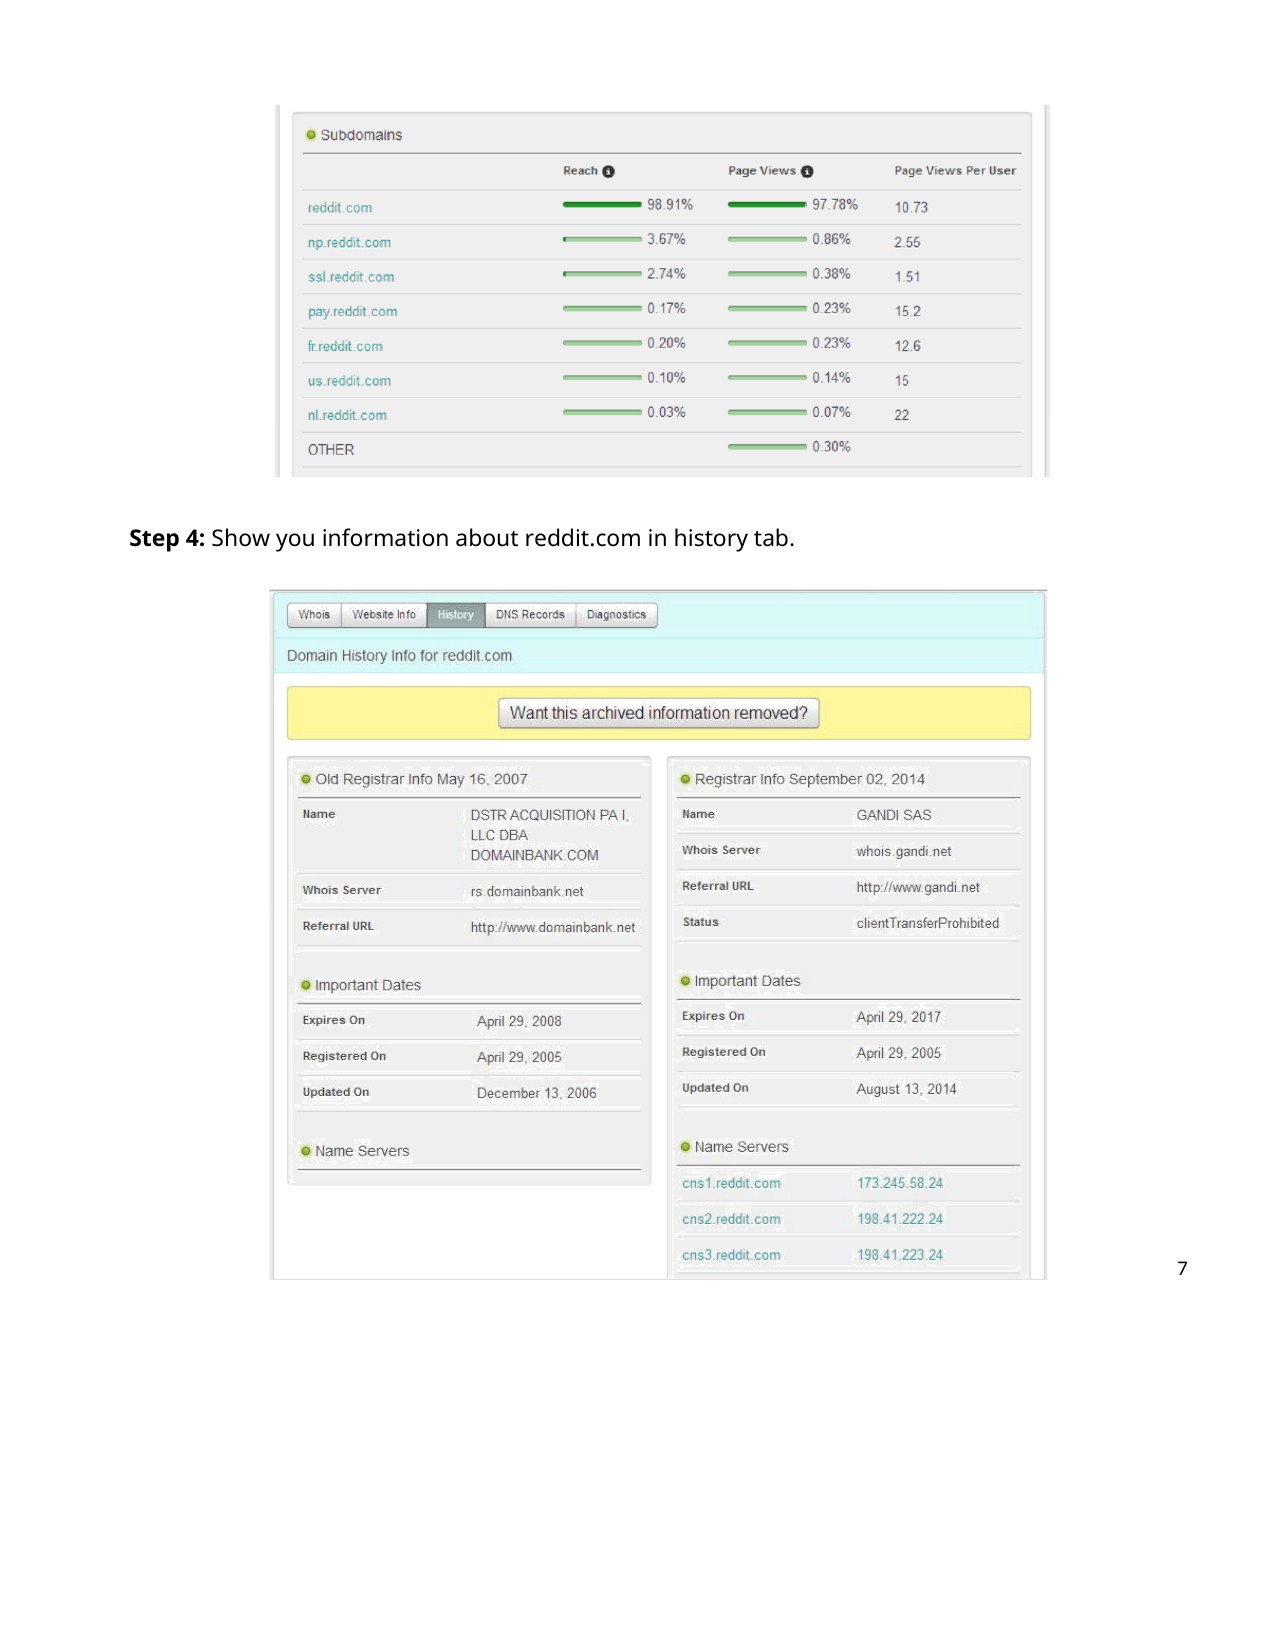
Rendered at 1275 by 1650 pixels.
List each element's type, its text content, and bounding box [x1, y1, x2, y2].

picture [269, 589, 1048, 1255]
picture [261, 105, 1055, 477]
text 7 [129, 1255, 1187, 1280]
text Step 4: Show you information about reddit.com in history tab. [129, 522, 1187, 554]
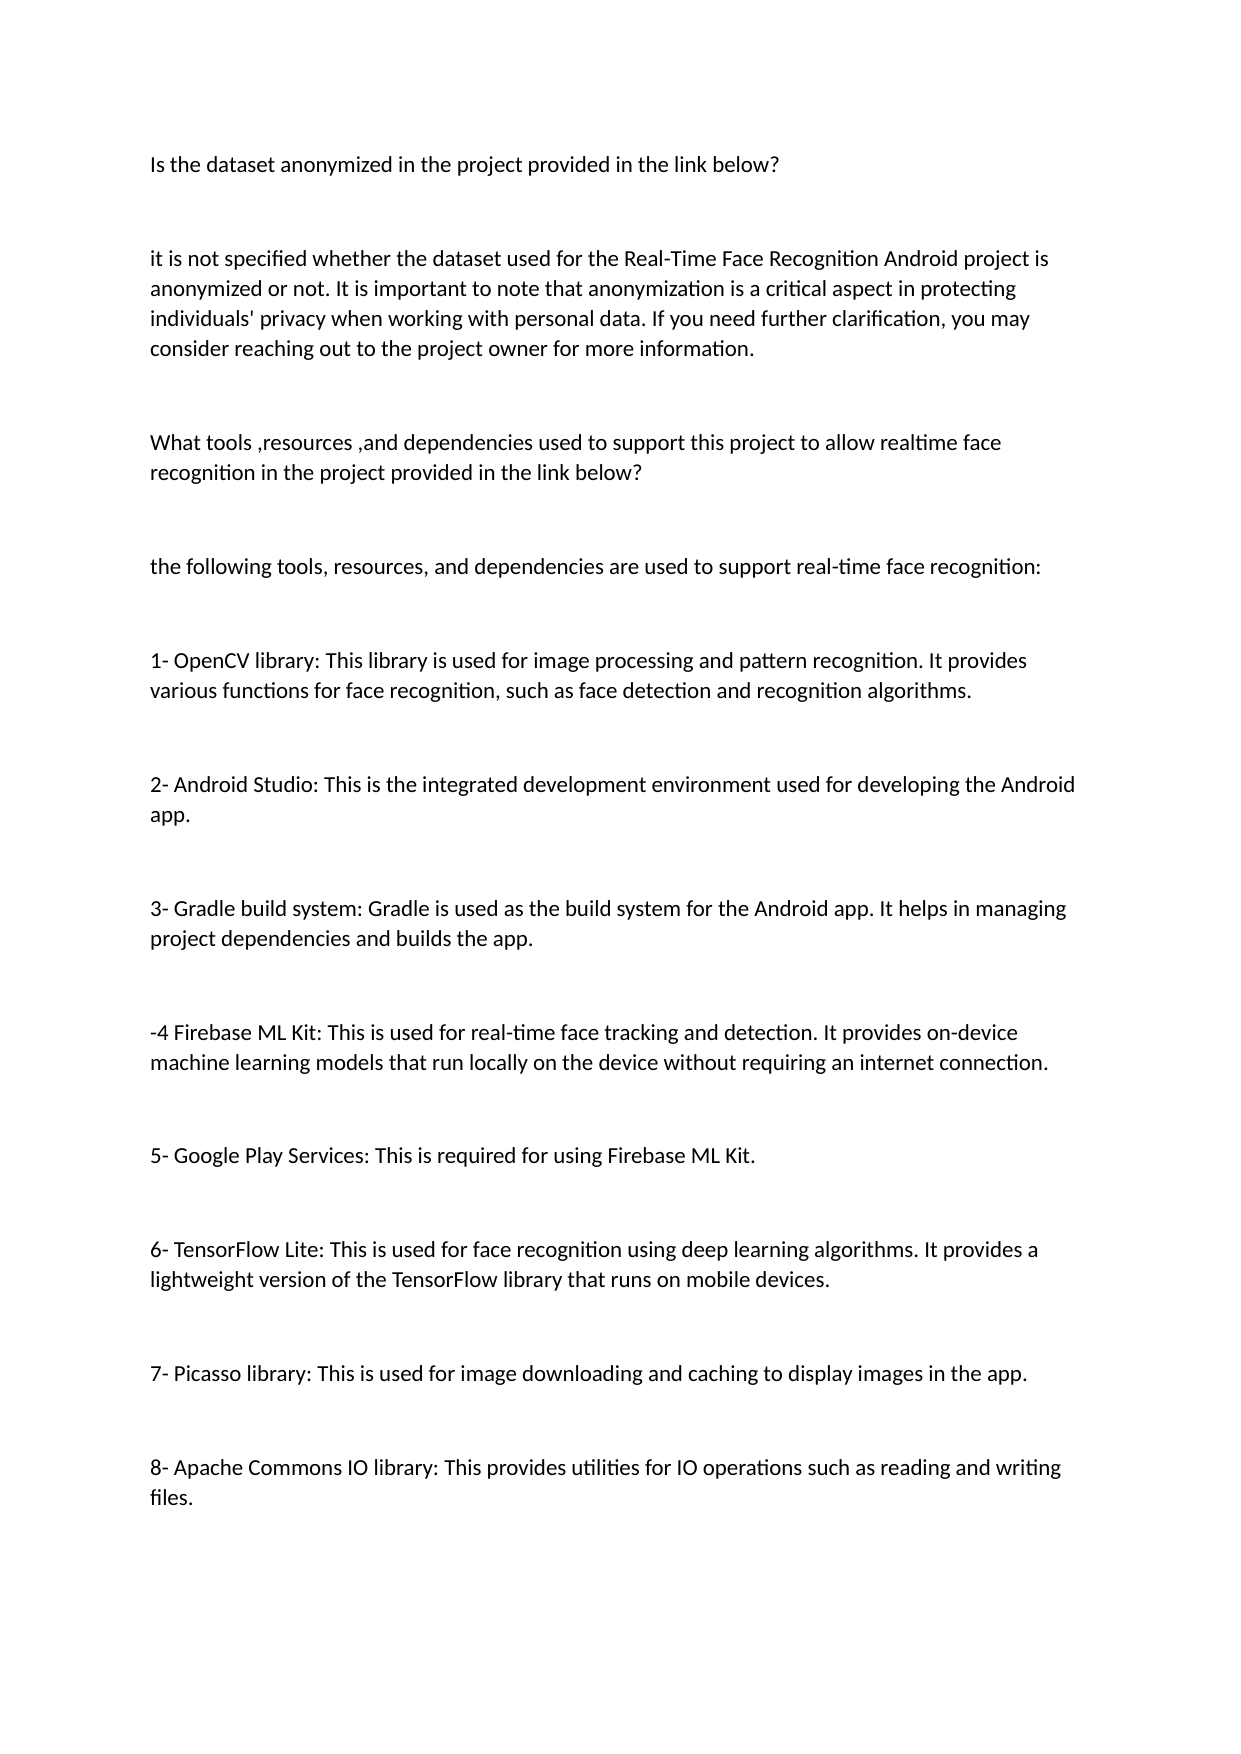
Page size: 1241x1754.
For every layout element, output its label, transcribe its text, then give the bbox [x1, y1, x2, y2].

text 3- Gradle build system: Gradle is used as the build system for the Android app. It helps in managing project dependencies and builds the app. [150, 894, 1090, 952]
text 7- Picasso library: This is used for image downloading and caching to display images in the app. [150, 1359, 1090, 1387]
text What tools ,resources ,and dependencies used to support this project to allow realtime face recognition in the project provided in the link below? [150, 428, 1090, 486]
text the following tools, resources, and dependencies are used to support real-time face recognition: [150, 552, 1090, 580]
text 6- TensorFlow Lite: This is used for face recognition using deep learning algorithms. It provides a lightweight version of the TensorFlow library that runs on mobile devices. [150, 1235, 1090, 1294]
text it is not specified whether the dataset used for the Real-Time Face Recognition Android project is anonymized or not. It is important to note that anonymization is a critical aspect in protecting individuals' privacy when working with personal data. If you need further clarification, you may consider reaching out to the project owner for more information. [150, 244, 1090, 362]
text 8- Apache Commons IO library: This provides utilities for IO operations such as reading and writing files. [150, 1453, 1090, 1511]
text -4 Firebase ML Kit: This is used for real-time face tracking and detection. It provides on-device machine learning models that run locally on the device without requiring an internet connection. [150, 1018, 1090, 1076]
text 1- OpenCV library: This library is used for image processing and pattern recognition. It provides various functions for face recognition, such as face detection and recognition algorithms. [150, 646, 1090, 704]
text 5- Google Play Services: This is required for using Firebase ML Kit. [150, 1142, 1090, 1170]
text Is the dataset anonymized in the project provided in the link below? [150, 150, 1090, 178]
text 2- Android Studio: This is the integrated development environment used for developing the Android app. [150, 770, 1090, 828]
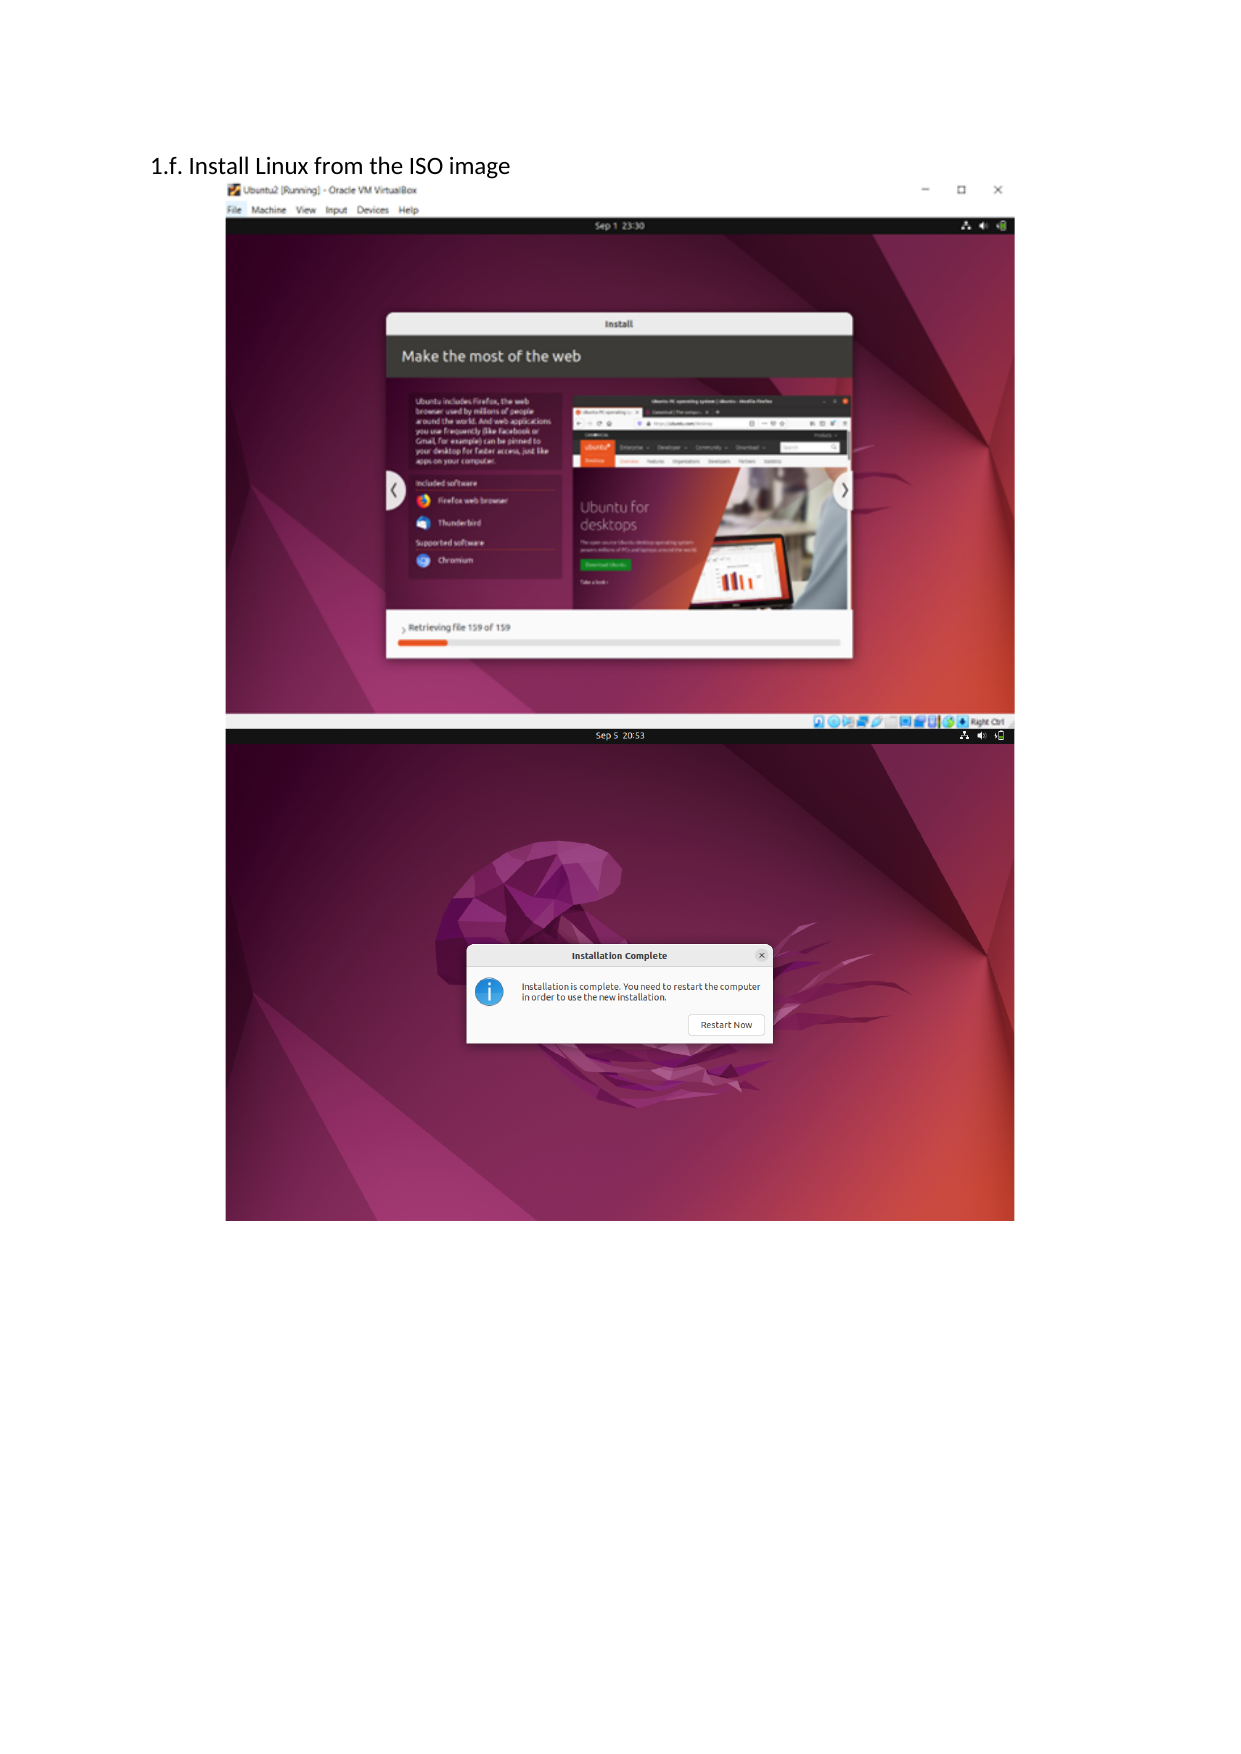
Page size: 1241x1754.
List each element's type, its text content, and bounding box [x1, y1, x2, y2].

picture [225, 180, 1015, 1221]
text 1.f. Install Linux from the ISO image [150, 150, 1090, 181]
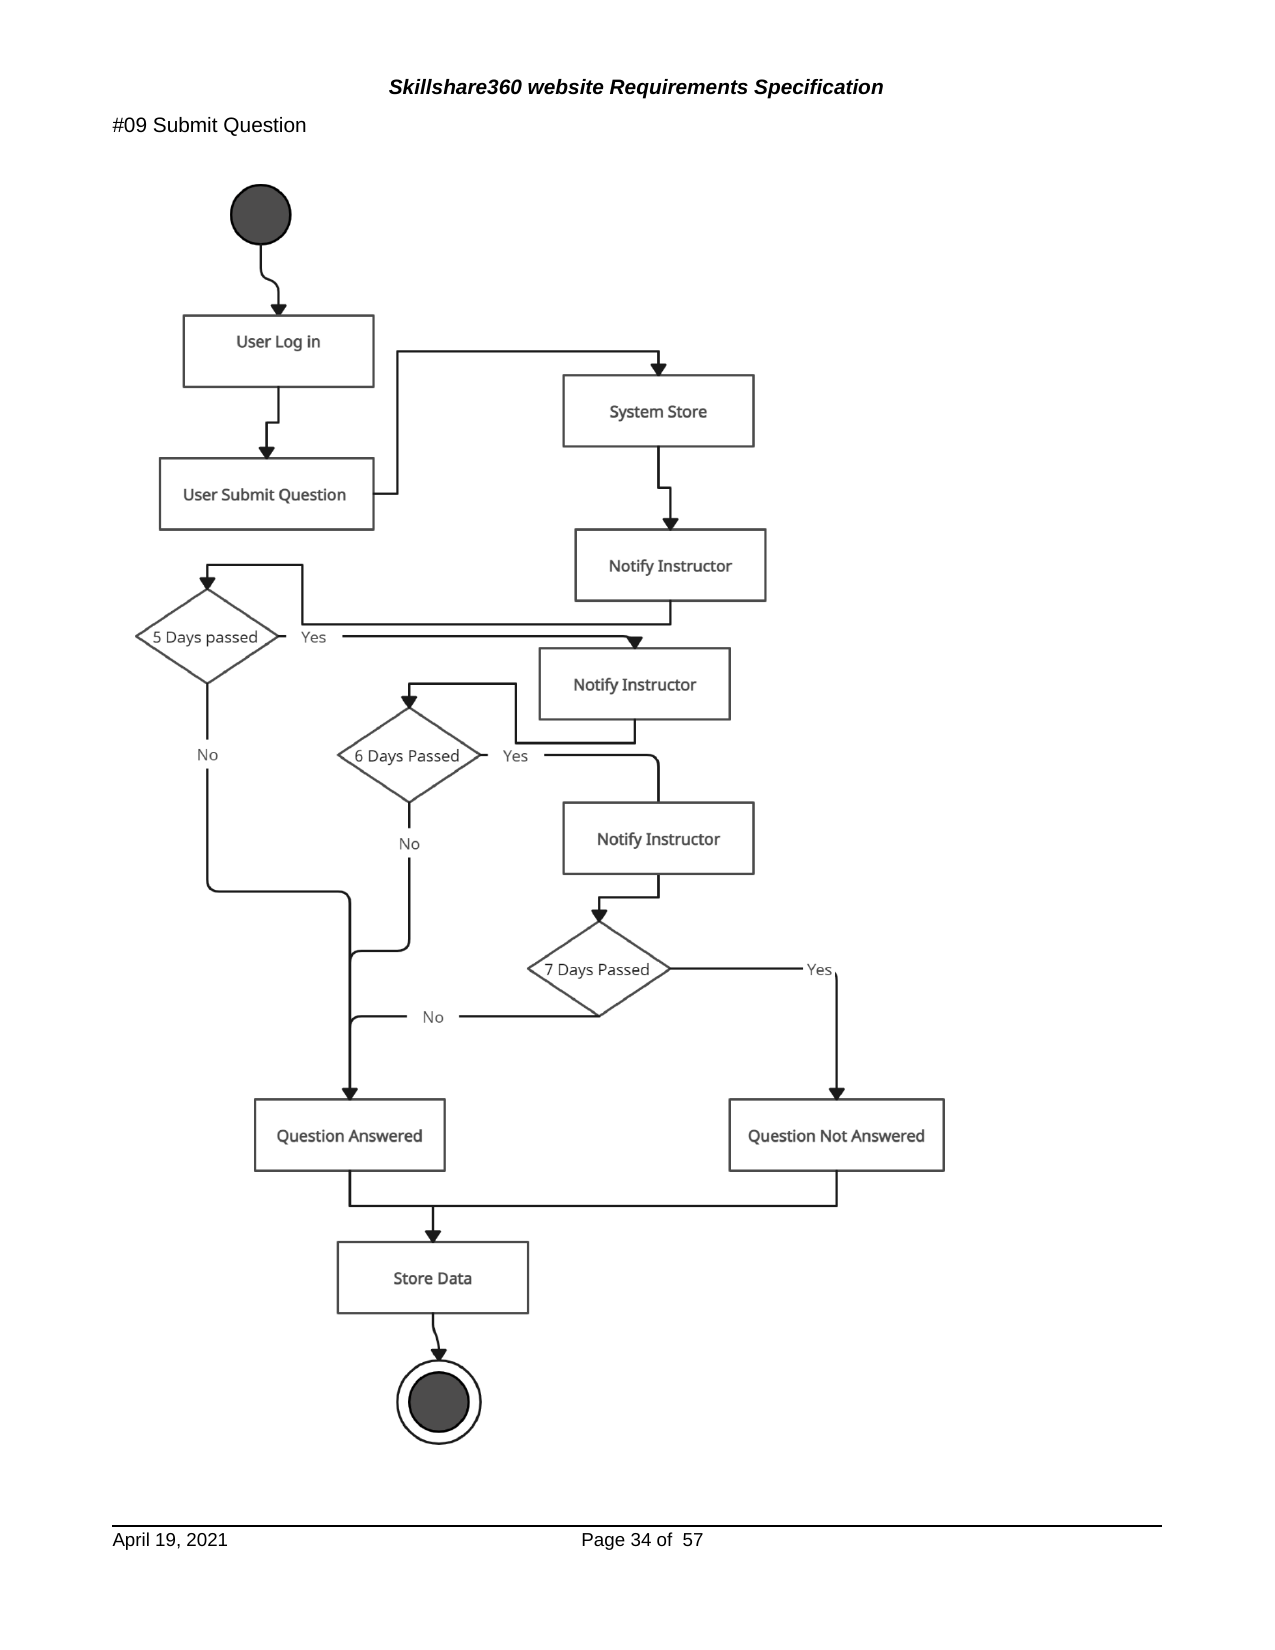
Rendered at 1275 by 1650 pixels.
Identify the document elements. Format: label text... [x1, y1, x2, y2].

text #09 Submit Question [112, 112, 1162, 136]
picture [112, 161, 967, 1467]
_ _ _
PROBLEM STATEMENT: Each record above needs to be copied exactly, with images left out.

SOLUTION FOR THIS PROBLEM:
Rendered at 1275 by 1650 pixels.
List each element's type, its text content, and bounding box [x1, y1, x2, y2].

picture [269, 589, 1048, 1255]
picture [261, 105, 1055, 477]
text 7 [129, 1255, 1187, 1280]
text Step 4: Show you information about reddit.com in history tab. [129, 522, 1187, 554]
Page size: 1241x1754.
For every layout element, output its label, transcribe its text, then give the bbox [x1, y1, x2, y2].

text 3- Gradle build system: Gradle is used as the build system for the Android app. It helps in managing project dependencies and builds the app. [150, 894, 1090, 952]
text 7- Picasso library: This is used for image downloading and caching to display images in the app. [150, 1359, 1090, 1387]
text What tools ,resources ,and dependencies used to support this project to allow realtime face recognition in the project provided in the link below? [150, 428, 1090, 486]
text the following tools, resources, and dependencies are used to support real-time face recognition: [150, 552, 1090, 580]
text 6- TensorFlow Lite: This is used for face recognition using deep learning algorithms. It provides a lightweight version of the TensorFlow library that runs on mobile devices. [150, 1235, 1090, 1294]
text it is not specified whether the dataset used for the Real-Time Face Recognition Android project is anonymized or not. It is important to note that anonymization is a critical aspect in protecting individuals' privacy when working with personal data. If you need further clarification, you may consider reaching out to the project owner for more information. [150, 244, 1090, 362]
text 8- Apache Commons IO library: This provides utilities for IO operations such as reading and writing files. [150, 1453, 1090, 1511]
text -4 Firebase ML Kit: This is used for real-time face tracking and detection. It provides on-device machine learning models that run locally on the device without requiring an internet connection. [150, 1018, 1090, 1076]
text 1- OpenCV library: This library is used for image processing and pattern recognition. It provides various functions for face recognition, such as face detection and recognition algorithms. [150, 646, 1090, 704]
text 5- Google Play Services: This is required for using Firebase ML Kit. [150, 1142, 1090, 1170]
text Is the dataset anonymized in the project provided in the link below? [150, 150, 1090, 178]
text 2- Android Studio: This is the integrated development environment used for developing the Android app. [150, 770, 1090, 828]
Page size: 1241x1754.
List each element's type, its text content, and bounding box [x1, y1, x2, y2].

picture [225, 180, 1015, 1221]
text 1.f. Install Linux from the ISO image [150, 150, 1090, 181]
Rendered at 1275 by 1650 pixels.
Identify the document elements. Format: label text... [x1, y1, x2, y2].

text #09 Submit Question [112, 112, 1162, 136]
picture [112, 161, 967, 1467]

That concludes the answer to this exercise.